O Supremo Tribunal Militar condenou esta sexta-feira (22),  antigo director do Serviço de Inteligência e Segurança Militar, general na reserva José Maria,   a três anos de prisão, por crime de extravio de documentos e absolvido no crime de insubordinação. A pena tem  efeito  suspensivo , em função de um recurso interposto pela defesa e aceite pelo juiz da causa.

O  antigo homem forte da  secreta militar teve como atenuantes os  serviços prestados à Pátria e a conduta exemplar demonstrada durante a sua  trajectória militar.

No entendimento do tribunal,  António José Maria “Zé Maria” poderia ter evitado que o caso fosse a julgamento se não tivesse negado entregar os documentos relativos à Batalha do Cuito Cuanavale, nem tivesse afirmado que os mesmos eram sua  propriedade, quando na realidade foram adquiridos com  fundos do Estado angolano.

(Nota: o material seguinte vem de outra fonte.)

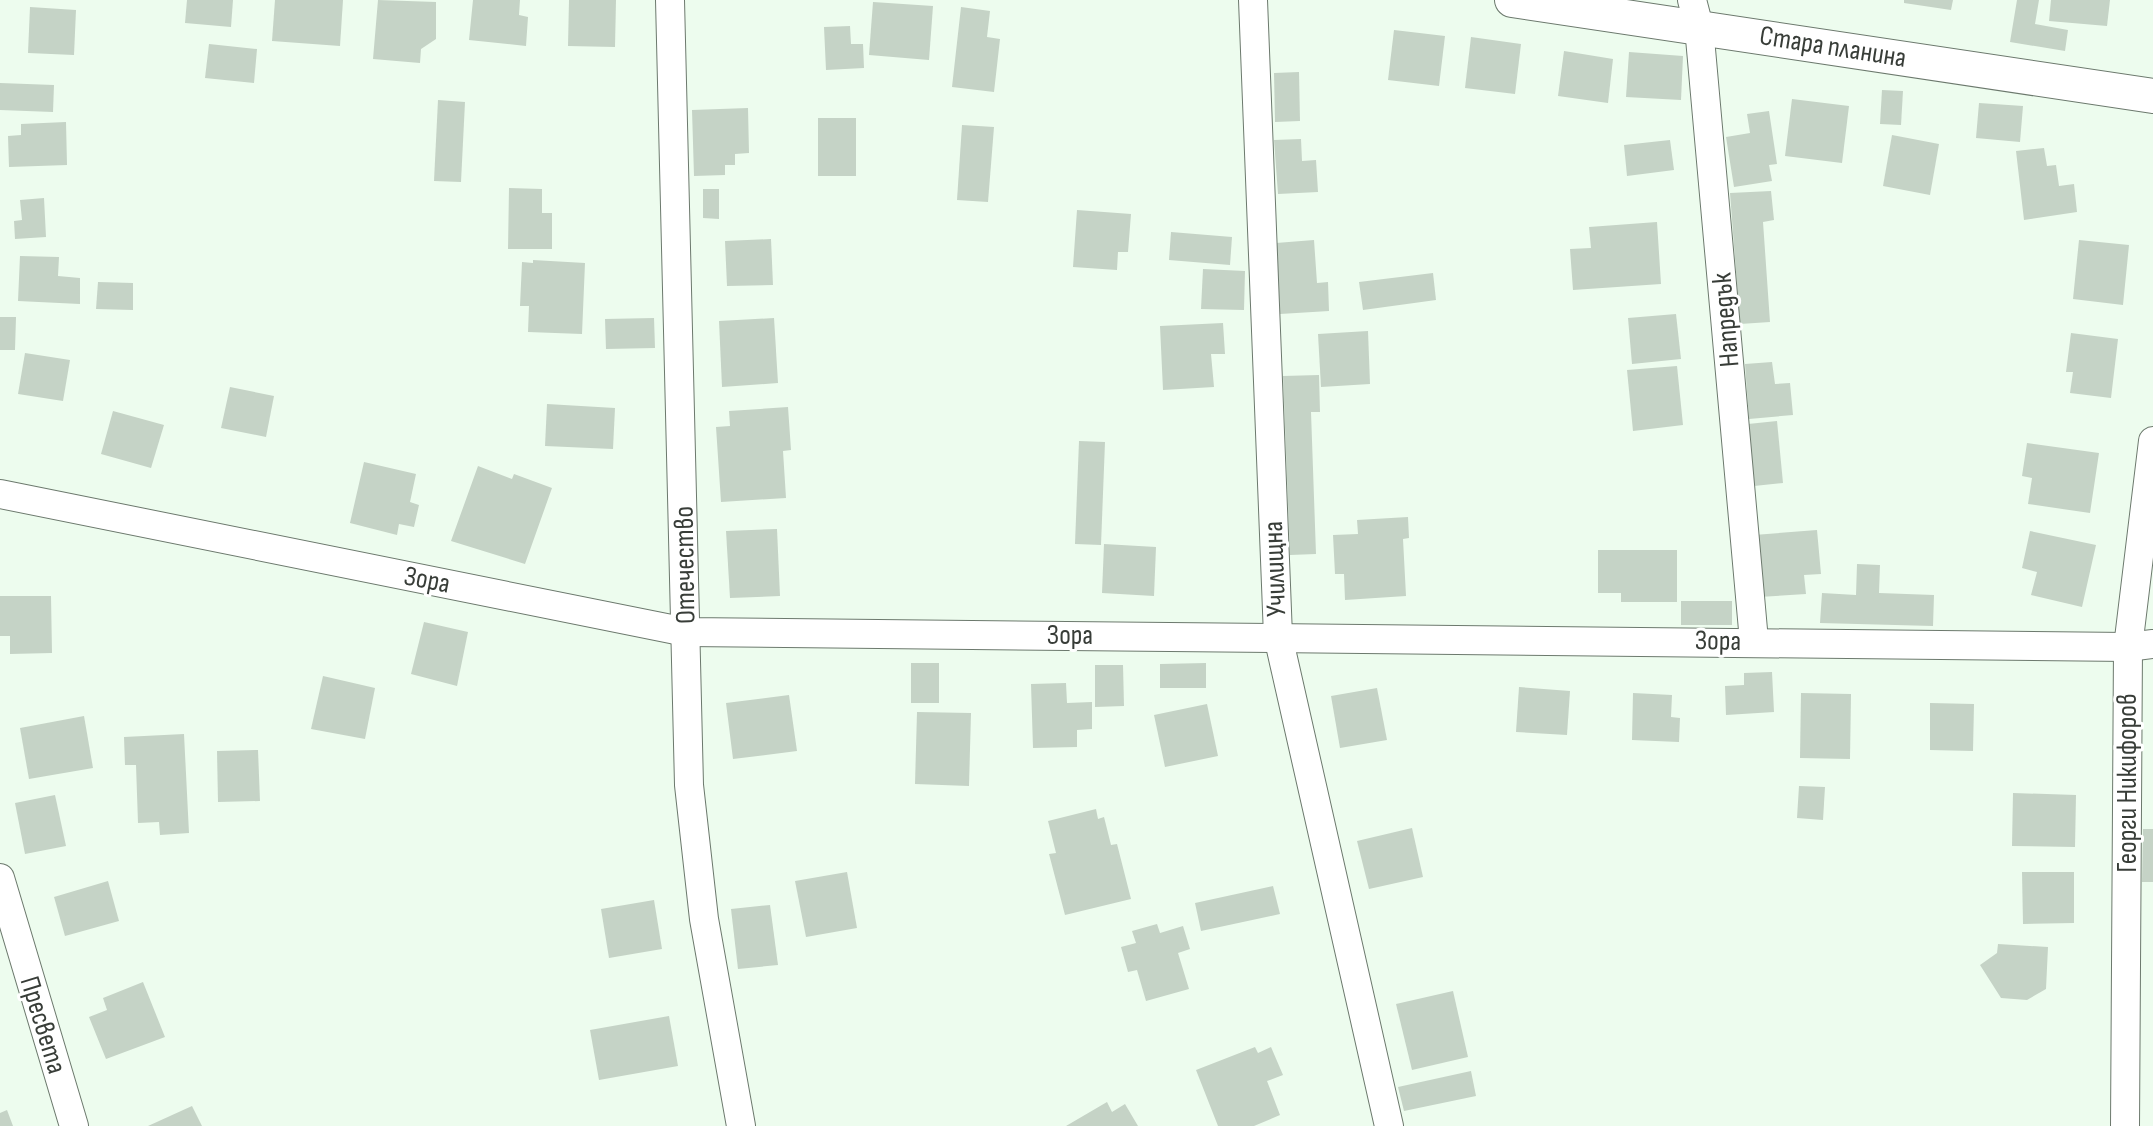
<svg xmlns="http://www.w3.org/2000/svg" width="2153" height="1126" font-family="'Sofia Sans Condensed',sans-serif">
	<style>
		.building { fill: #c5d3c6 }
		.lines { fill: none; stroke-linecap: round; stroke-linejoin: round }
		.minor-casing { stroke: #6c796d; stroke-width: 30 }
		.tertiary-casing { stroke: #6c796d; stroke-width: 36 }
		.minor { stroke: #fff; stroke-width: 28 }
		.tertiary { stroke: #fff; stroke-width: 34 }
		.labels { text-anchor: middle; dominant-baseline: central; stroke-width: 6; stroke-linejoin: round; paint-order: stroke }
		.street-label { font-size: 28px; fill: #383d38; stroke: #fff }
	</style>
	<rect width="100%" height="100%" fill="#edfcee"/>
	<g class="building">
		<path d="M187 0H233L231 27 185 23Z"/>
		<path d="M275 0H343L340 46 272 41Z"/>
		<path d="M378 0 436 2V39L421 49 420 63 373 59Z"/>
		<path d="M473 0H520L519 15 528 17 526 46 469 40Z"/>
		<path d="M569 0H616L615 47 568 46Z"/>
		<path d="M1904 0H1953L1951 10 1904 3Z"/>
		<path d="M2017 0H2039L2035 24 2068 30 2065 51 2010 42Z"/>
		<path d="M2051 0H2110L2107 26 2049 21Z"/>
		<path d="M873 2 933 6 929 60 869 55Z"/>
		<path d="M30 7 76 10 74 55 28 53Z"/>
		<path d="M961 7 990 11 987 37 1000 39 994 92 952 87Z"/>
		<path d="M850 26 851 44H863L864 68 826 70 824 27Z"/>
		<path d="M1394 30 1445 36 1439 86 1388 80Z"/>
		<path d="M1471 37 1521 44 1515 94 1465 88Z"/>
		<path d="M209 44 257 49 254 83 205 78Z"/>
		<path d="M1564 51 1613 59 1608 103 1558 96Z"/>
		<path d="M1629 52 1683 56 1681 100 1626 97Z"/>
		<path d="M1299 72 1300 121 1275 122 1274 73Z"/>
		<path d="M0 83 54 85 53 112 0 110Z"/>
		<path d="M1882 90 1903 91 1901 125 1880 124Z"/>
		<path d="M1792 99 1849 106 1842 163 1785 156Z"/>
		<path d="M438 100 465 102 461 182 434 181Z"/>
		<path d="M1979 103 2023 106 2020 142 1976 138Z"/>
		<path d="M748 108 749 153 735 154V165H725V175L694 176 692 110Z"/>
		<path d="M1769 111 1777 164 1769 165 1772 181 1734 187 1726 137 1750 133 1747 114Z"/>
		<rect x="818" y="118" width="38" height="58"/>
		<path d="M66 122 67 165 9 167 8 136 21 135V124Z"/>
		<path d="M962 125 994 127 988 202 957 200Z"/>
		<path d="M1892 135 1939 144 1930 195 1883 186Z"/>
		<path d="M1301 139 1302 161 1316 160 1318 192 1278 194 1274 140Z"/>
		<path d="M1670 140 1674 170 1627 176 1624 145Z"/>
		<path d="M2044 148 2047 166 2056 165 2059 186 2074 184 2077 212 2024 220 2016 151Z"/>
		<path d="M509 188 542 189V213H552V249H508Z"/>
		<path d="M703 189H719V219L703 218Z"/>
		<path d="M1771 191 1774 220 1763 222 1770 322 1740 324 1730 193Z"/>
		<path d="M44 198 46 237 15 239 14 221 22 220 20 200Z"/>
		<path d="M1077 210 1131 214 1128 252H1118L1117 270 1073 267Z"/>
		<path d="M1657 222 1661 284 1573 290 1570 249 1591 248 1589 227Z"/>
		<path d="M1171 232 1232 237 1230 265 1169 260Z"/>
		<path d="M771 239 773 285 727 286 725 241Z"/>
		<path d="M1314 240 1317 283 1328 282 1329 311 1280 314 1276 243Z"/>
		<path d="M2079 240 2129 245 2123 305 2073 299Z"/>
		<path d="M20 256 59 257 58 276 80 278V304L18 301Z"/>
		<path d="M533 260 585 263 582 334 528 332 529 306H520L522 262 533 263Z"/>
		<path d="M1203 269 1245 271 1244 310 1201 309Z"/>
		<path d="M1433 273 1436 300 1363 310 1359 282Z"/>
		<path d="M98 282 133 283V310L96 309Z"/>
		<path d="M1676 314 1681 359 1632 364 1628 318Z"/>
		<path d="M0 317H16L15 350H0Z"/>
		<path d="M654 318 655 348 606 349 605 319Z"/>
		<path d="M774 318 778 383 722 387 719 321Z"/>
		<path d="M1223 323 1225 354H1211L1214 387 1163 390 1160 326Z"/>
		<path d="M1368 331 1370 384 1321 387 1318 334Z"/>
		<path d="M2071 333 2118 339 2111 398 2070 393 2073 372H2066Z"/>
		<path d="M25 353 70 360 63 401 18 394Z"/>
		<path d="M1772 362 1775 384 1790 383 1793 415 1749 419 1745 364Z"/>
		<path d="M1677 366 1683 425 1633 431 1627 370Z"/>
		<path d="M1319 375 1320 412H1311L1316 554 1290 555 1283 376Z"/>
		<path d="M230 387 274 396 266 437 221 428Z"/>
		<path d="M547 404 615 408 613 449 545 446Z"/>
		<path d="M788 407 791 450 783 451 786 498 721 502 716 427 730 426 729 411Z"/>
		<path d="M113 411 164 425 151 468 101 454Z"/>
		<path d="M1777 421 1783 483 1754 486 1748 424Z"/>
		<path d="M1079 441 1105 442 1101 545 1075 544Z"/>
		<path d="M2027 443 2099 453 2090 513 2028 504 2032 478 2022 476Z"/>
		<path d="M364 462 416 474 410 502 419 505 414 527 399 524 397 535 350 523Z"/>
		<path d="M478 466 512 479 514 474 552 488 525 564 451 541Z"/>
		<path d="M1408 517 1409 538 1403 539 1406 596 1345 600 1344 574H1335L1333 535 1358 534 1357 520Z"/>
		<path d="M777 529 780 596 730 598 726 531Z"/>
		<path d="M1817 530 1821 574 1804 575 1806 594 1759 597 1754 535Z"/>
		<path d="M2030 531 2096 545 2082 607 2031 595 2037 572 2022 568Z"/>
		<path d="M1104 544 1156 547 1154 596 1102 593Z"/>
		<path d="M1598 550H1677V602H1621V593H1598Z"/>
		<path d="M1857 564 1880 565 1879 593 1934 595 1933 626 1820 623 1822 593 1856 595Z"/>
		<path d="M0 596H51L52 653 10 654V636H0Z"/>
		<rect x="1681" y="601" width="51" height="24"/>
		<path d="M424 622 468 632 457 686 411 674Z"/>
		<rect x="911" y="663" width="28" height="40"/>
		<path d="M1206 663V688H1160V664Z"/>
		<path d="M1095 665H1123L1124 706 1095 707Z"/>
		<path d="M1772 672 1774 712 1726 715 1725 686 1744 685V673Z"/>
		<path d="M323 676 375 688 365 739 311 729Z"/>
		<path d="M1066 683 1067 703 1092 702V729L1077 730V747L1033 748 1031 684Z"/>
		<path d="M1519 687 1570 691 1567 735 1516 732Z"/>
		<path d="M1377 688 1387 740 1340 748 1331 696Z"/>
		<path d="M1633 693 1672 695 1671 717 1680 718 1679 742 1632 740Z"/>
		<path d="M1801 693 1851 694 1850 759 1800 758Z"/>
		<path d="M789 695 797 751 733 759 726 703Z"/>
		<path d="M1930 703 1974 704 1973 751 1930 750Z"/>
		<path d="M1207 704 1218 756 1165 767 1154 715Z"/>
		<path d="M917 712 971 713 969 786 915 784Z"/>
		<path d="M84 716 93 768 29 779 20 728Z"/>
		<path d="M184 734 189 833 160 835 159 822 138 823 136 765H125L124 737Z"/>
		<path d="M258 750 260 801 218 802 217 751Z"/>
		<path d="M1799 786 1825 787 1823 820 1797 818Z"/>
		<path d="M2013 793 2076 795 2075 847 2012 846Z"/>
		<path d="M55 795 66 846 25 854 15 803Z"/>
		<path d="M1096 809 1098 819 1104 817 1111 845 1117 844 1131 899 1065 915 1049 854 1056 853 1048 821Z"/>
		<path d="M1412 828 1423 877 1369 889 1357 841Z"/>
		<path d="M2143 829H2153V882H2142Z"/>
		<path d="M847 872 857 928 806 937 795 881Z"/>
		<path d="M2022 872H2074V923L2023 924Z"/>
		<path d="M108 881 119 921 65 936 54 897Z"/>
		<path d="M1273 886 1280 914 1201 931 1195 903Z"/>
		<path d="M654 900 662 949 609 958 601 909Z"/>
		<path d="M770 905 778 965 738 969 731 909Z"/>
		<path d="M1157 924 1160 933 1183 926 1190 949 1178 953 1189 989 1146 1001 1137 970 1128 972 1121 947 1136 943 1132 931Z"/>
		<path d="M1998 944 2048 947 2046 989 2027 1000 2001 998 1980 965 1997 953Z"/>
		<path d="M143 982 165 1037 106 1059 89 1017 107 1010 103 998Z"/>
		<path d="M1453 991 1468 1057 1412 1070 1396 1004Z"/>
		<path d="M669 1016 678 1066 599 1080 590 1030Z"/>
		<path d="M1255 1047 1258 1053 1271 1047 1283 1075 1267 1081 1280 1115 1254 1126H1218L1196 1070Z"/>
		<path d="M1471 1071 1476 1096 1404 1111 1398 1087Z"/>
		<path d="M1107 1102 1112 1112 1125 1104 1138 1126H1066Z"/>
		<path d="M192 1106 202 1126H148Z"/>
		<path d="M7 1110 13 1126H0V1113Z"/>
	</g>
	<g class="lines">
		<g class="minor-casing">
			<g id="minor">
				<path d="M670 0 689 785 704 919 741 1126"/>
				<path d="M1253 0 1278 636 1389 1126"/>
				<path d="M1692 0 1699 27 1754 641"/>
				<path d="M0 494 686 632 2128 647 2153 644"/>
				<path d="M0 878 74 1126"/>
				<path d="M2125 1126 2128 647 2153 441"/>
			</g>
		</g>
		<g class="tertiary-casing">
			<path id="tertiary" d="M1512 0 2153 96"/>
		</g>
		<use href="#minor" class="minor"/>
		<use href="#tertiary" class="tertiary"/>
	</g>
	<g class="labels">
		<g class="street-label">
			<text transform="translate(1833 47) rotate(9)">Стара планина</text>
			<text transform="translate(1726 320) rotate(-95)">Напредък</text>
			<text transform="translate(685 565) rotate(-91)">Отечество</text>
			<text transform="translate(1275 569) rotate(-92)">Училищна</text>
			<text transform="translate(427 580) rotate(11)">Зора</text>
			<text x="1070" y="635">Зора</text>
			<text transform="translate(1718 641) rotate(1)">Зора</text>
			<text transform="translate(2127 783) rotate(-90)">Георги Никифоров</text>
			<text transform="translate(43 1025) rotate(73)">Пресвета</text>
		</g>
	</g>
</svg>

Outro pormenor realçado pelo tribunal foi o facto de o réu ter levado os documentos para as instalações da Fundação Eduardo dos Santos  (FESA) sem o conhecimento do seu patrono.

De acordo com o Supremo Tribunal Militar, a aquisição dos documentos relativos à Batalha do Cuito Cuanavale custou aos cofres do Estado 2.486.478 dólares americanos.

  O  advogado Sérgio Raimundo afirmou que a defesa tem oito dias para apresentar os argumentos que justificam o recurso interposto,  contra   a aplicação da pena de três anos.

O causídico defendeu que, dado os serviços prestados à Pátria e a avançada idade (73 anos) do general António José Maria, o processo deve ser reavaliado por uma instância superior, com o intuito de reduzir a pena.

Enquanto se aguarda pelo julgamento do recurso, António José Maria,  vai permanecer em prisão domiciliária, condição em que se encontrava antes do julgamento.